(YOUR ASSIGNMENT) Pictures do not belong in the copy; quote every entry below exactly.

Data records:
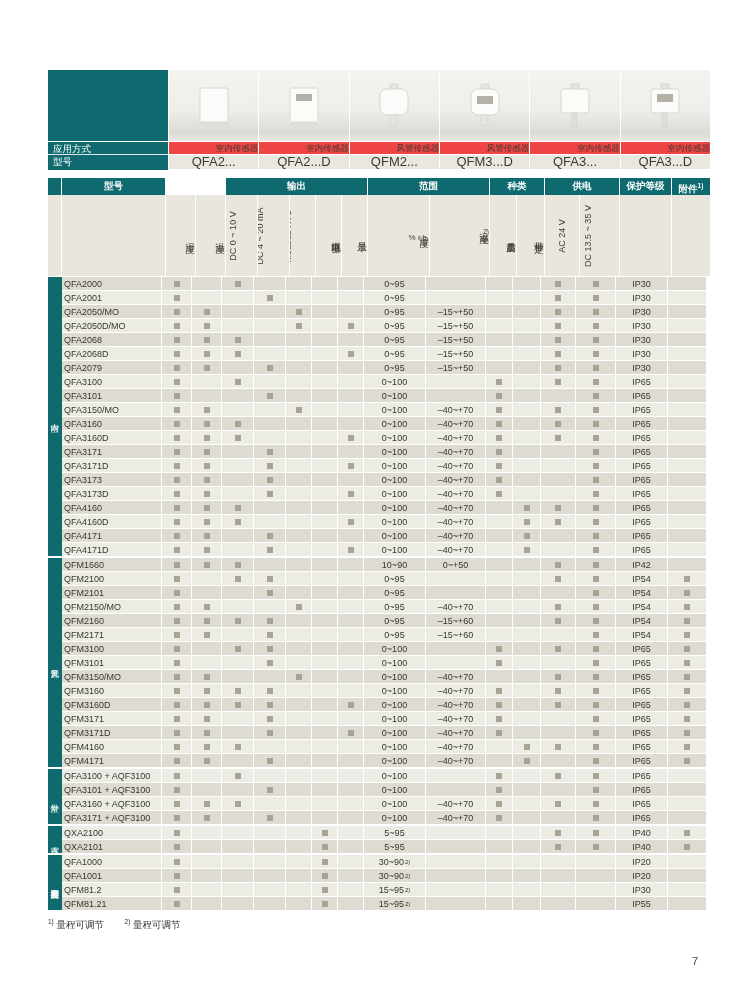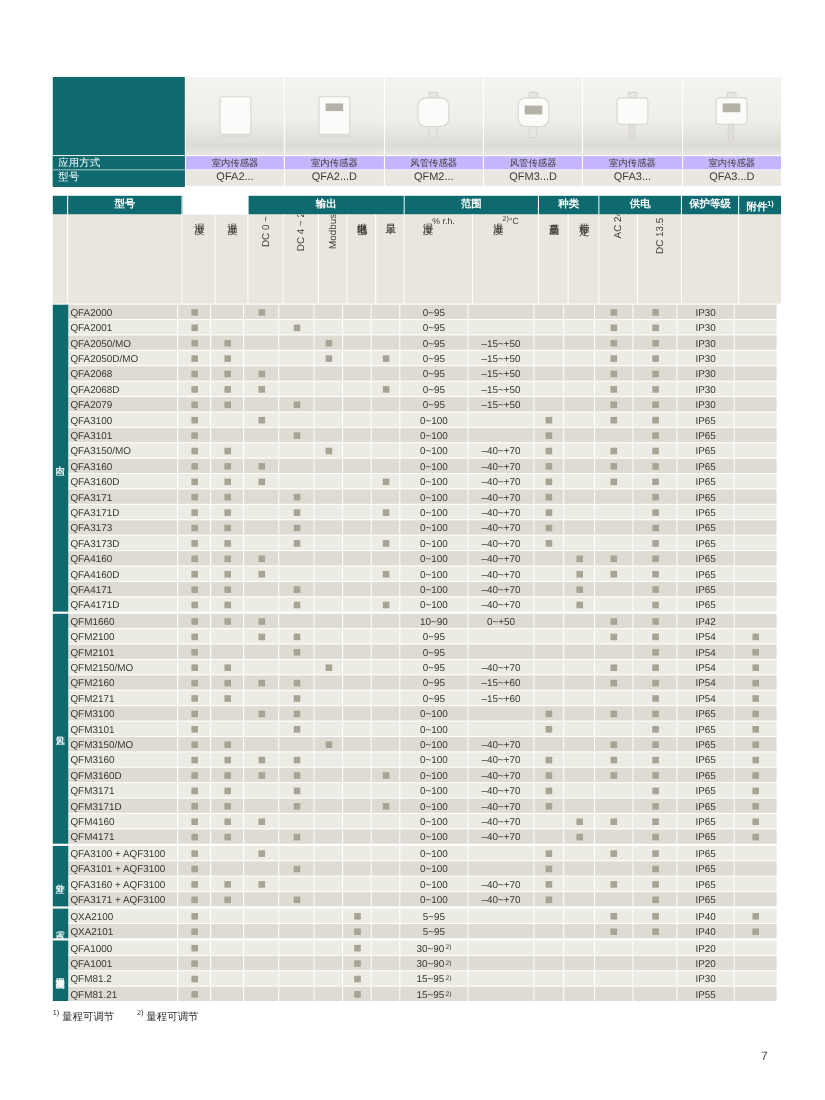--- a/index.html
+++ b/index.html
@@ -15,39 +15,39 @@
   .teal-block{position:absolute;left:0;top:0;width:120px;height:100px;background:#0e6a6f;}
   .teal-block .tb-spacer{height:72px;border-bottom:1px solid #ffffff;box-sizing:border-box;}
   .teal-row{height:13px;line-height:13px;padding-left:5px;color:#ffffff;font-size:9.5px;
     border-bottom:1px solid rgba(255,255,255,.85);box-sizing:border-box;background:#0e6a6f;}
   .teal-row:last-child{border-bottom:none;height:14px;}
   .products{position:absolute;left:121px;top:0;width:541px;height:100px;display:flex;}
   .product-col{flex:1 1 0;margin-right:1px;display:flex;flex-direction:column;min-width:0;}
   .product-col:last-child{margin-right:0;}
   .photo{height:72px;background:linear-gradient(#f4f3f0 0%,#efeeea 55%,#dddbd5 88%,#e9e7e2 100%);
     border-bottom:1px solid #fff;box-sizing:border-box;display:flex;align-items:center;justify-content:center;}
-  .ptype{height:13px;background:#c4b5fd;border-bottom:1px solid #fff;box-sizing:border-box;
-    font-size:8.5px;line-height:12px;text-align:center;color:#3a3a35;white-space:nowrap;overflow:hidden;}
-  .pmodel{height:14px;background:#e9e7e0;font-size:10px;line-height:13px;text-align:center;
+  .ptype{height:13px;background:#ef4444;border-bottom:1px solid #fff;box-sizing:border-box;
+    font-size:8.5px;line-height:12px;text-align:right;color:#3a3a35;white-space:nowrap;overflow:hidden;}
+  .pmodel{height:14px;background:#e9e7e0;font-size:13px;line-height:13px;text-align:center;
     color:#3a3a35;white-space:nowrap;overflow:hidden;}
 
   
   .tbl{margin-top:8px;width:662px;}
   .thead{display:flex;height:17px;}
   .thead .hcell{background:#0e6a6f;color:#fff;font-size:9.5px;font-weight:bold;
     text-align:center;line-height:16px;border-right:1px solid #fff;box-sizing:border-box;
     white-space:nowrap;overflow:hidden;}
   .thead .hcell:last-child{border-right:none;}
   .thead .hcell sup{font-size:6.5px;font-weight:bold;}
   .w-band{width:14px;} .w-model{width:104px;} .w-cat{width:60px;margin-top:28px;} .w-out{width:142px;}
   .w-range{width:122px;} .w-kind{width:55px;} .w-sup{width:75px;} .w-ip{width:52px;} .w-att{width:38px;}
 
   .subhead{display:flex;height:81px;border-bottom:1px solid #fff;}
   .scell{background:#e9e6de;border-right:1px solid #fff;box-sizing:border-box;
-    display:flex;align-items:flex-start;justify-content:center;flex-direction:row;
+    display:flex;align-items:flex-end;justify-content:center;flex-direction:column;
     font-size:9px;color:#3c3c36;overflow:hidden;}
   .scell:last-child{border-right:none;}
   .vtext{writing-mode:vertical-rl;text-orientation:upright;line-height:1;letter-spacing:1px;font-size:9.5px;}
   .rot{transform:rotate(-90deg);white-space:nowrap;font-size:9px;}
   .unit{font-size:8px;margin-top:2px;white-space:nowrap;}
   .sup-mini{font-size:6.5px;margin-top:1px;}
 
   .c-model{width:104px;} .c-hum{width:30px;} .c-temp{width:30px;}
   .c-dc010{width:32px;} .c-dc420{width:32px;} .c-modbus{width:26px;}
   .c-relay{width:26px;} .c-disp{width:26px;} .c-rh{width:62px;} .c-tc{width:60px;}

(RESULT FOR THIS TASK)
--- a/index.html
+++ b/index.html
@@ -15,39 +15,39 @@
   .teal-block{position:absolute;left:0;top:0;width:120px;height:100px;background:#0e6a6f;}
   .teal-block .tb-spacer{height:72px;border-bottom:1px solid #ffffff;box-sizing:border-box;}
   .teal-row{height:13px;line-height:13px;padding-left:5px;color:#ffffff;font-size:9.5px;
     border-bottom:1px solid rgba(255,255,255,.85);box-sizing:border-box;background:#0e6a6f;}
   .teal-row:last-child{border-bottom:none;height:14px;}
   .products{position:absolute;left:121px;top:0;width:541px;height:100px;display:flex;}
   .product-col{flex:1 1 0;margin-right:1px;display:flex;flex-direction:column;min-width:0;}
   .product-col:last-child{margin-right:0;}
   .photo{height:72px;background:linear-gradient(#f4f3f0 0%,#efeeea 55%,#dddbd5 88%,#e9e7e2 100%);
     border-bottom:1px solid #fff;box-sizing:border-box;display:flex;align-items:center;justify-content:center;}
-  .ptype{height:13px;background:#c4b5fd;border-bottom:1px solid #fff;box-sizing:border-box;
-    font-size:8.5px;line-height:12px;text-align:center;color:#3a3a35;white-space:nowrap;overflow:hidden;}
-  .pmodel{height:14px;background:#e9e7e0;font-size:10px;line-height:13px;text-align:center;
+  .ptype{height:13px;background:#ef4444;border-bottom:1px solid #fff;box-sizing:border-box;
+    font-size:8.5px;line-height:12px;text-align:right;color:#3a3a35;white-space:nowrap;overflow:hidden;}
+  .pmodel{height:14px;background:#e9e7e0;font-size:13px;line-height:13px;text-align:center;
     color:#3a3a35;white-space:nowrap;overflow:hidden;}
 
   
   .tbl{margin-top:8px;width:662px;}
   .thead{display:flex;height:17px;}
   .thead .hcell{background:#0e6a6f;color:#fff;font-size:9.5px;font-weight:bold;
     text-align:center;line-height:16px;border-right:1px solid #fff;box-sizing:border-box;
     white-space:nowrap;overflow:hidden;}
   .thead .hcell:last-child{border-right:none;}
   .thead .hcell sup{font-size:6.5px;font-weight:bold;}
   .w-band{width:14px;} .w-model{width:104px;} .w-cat{width:60px;margin-top:28px;} .w-out{width:142px;}
   .w-range{width:122px;} .w-kind{width:55px;} .w-sup{width:75px;} .w-ip{width:52px;} .w-att{width:38px;}
 
   .subhead{display:flex;height:81px;border-bottom:1px solid #fff;}
   .scell{background:#e9e6de;border-right:1px solid #fff;box-sizing:border-box;
-    display:flex;align-items:flex-start;justify-content:center;flex-direction:row;
+    display:flex;align-items:flex-end;justify-content:center;flex-direction:column;
     font-size:9px;color:#3c3c36;overflow:hidden;}
   .scell:last-child{border-right:none;}
   .vtext{writing-mode:vertical-rl;text-orientation:upright;line-height:1;letter-spacing:1px;font-size:9.5px;}
   .rot{transform:rotate(-90deg);white-space:nowrap;font-size:9px;}
   .unit{font-size:8px;margin-top:2px;white-space:nowrap;}
   .sup-mini{font-size:6.5px;margin-top:1px;}
 
   .c-model{width:104px;} .c-hum{width:30px;} .c-temp{width:30px;}
   .c-dc010{width:32px;} .c-dc420{width:32px;} .c-modbus{width:26px;}
   .c-relay{width:26px;} .c-disp{width:26px;} .c-rh{width:62px;} .c-tc{width:60px;}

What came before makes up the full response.